Bill Backer (1926 - 2016)
By: Legacy Staff
2 years ago
Bill Backer, a former advertising executive who conceived of the groundbreaking 1971 Coca-Cola television commercial titled “Buy the World a Coke,” died May 13 in Warrenton, Virginia. He was 89.
Backer was the mind behind the successful advertising slogan, “Things go better with Coke.” He also helped persuade television viewers that Lite Beer from Miller was “everything you ever wanted in a beer, and less,” and that the beer’s quaffers downed the suds when it was “Miller Time.”
But it was the iconic “peace, hope and love” television ad for Coca-Cola for which Backer was known best. The commercial shows a multicultural group singing on a hill, “I’d like to buy the world a Coke and keep it company. It’s the real thing. What the world wants today.” The commercial ends with a scrolled-up statement:
“On a hilltop in Italy, we assembled young people from all over the world to bring you the message from Coca-Cola bottlers all over the world. It’s the real thing. Coke.”

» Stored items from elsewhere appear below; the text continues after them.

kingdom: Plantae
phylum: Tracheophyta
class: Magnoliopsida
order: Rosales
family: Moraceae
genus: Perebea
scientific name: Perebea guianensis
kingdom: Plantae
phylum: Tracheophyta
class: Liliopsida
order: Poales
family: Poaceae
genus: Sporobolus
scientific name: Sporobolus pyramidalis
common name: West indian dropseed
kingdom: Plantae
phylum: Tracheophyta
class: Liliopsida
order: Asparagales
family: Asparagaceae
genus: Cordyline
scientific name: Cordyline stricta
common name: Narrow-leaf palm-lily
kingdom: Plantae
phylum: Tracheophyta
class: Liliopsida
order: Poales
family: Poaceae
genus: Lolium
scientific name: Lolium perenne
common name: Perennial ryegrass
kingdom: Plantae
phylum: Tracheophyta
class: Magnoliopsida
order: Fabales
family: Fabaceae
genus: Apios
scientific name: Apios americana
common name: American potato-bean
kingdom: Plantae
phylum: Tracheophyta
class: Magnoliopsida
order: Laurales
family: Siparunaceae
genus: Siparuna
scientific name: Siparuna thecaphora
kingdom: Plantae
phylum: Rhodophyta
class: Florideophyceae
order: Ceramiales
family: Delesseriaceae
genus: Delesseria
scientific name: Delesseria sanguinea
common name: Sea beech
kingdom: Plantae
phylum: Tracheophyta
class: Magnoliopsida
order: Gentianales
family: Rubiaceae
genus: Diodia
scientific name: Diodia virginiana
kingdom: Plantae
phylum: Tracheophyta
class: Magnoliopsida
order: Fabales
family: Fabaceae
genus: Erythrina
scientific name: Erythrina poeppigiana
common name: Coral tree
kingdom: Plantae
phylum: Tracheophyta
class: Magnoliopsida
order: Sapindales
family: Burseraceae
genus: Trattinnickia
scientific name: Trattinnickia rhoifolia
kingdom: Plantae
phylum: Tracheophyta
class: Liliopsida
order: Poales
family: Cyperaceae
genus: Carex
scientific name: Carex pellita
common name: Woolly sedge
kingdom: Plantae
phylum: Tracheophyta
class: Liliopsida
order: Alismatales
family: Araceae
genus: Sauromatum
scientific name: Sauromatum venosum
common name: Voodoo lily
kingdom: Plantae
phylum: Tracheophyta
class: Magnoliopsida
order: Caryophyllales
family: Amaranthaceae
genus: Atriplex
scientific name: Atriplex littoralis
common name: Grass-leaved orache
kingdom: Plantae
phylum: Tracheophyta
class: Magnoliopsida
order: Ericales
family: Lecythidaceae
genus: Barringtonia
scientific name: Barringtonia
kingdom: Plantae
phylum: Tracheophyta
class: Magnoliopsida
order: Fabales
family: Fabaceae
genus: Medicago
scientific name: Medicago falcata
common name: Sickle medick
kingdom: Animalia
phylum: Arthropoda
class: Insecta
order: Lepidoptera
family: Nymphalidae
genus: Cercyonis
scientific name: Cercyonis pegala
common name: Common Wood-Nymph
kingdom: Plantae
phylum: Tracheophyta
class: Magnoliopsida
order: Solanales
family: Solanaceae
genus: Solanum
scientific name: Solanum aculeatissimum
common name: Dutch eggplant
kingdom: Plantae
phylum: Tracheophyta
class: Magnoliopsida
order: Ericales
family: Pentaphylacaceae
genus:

The ad’s popularity prompted groups the New Seekers as well as the Hillside Singers to record the jingle “I’d Like To Teach the World To Sing (In Perfect Harmony)” as a full-length song but without any references to Coke.
Backer, who was born June 9, 1926, was raised in Charleston, South Carolina. He served two years in the U.S. Navy and graduated from Yale University in 1950.
In 1999, Advertising Age listed Backer among its list of the top 100 players in advertising history.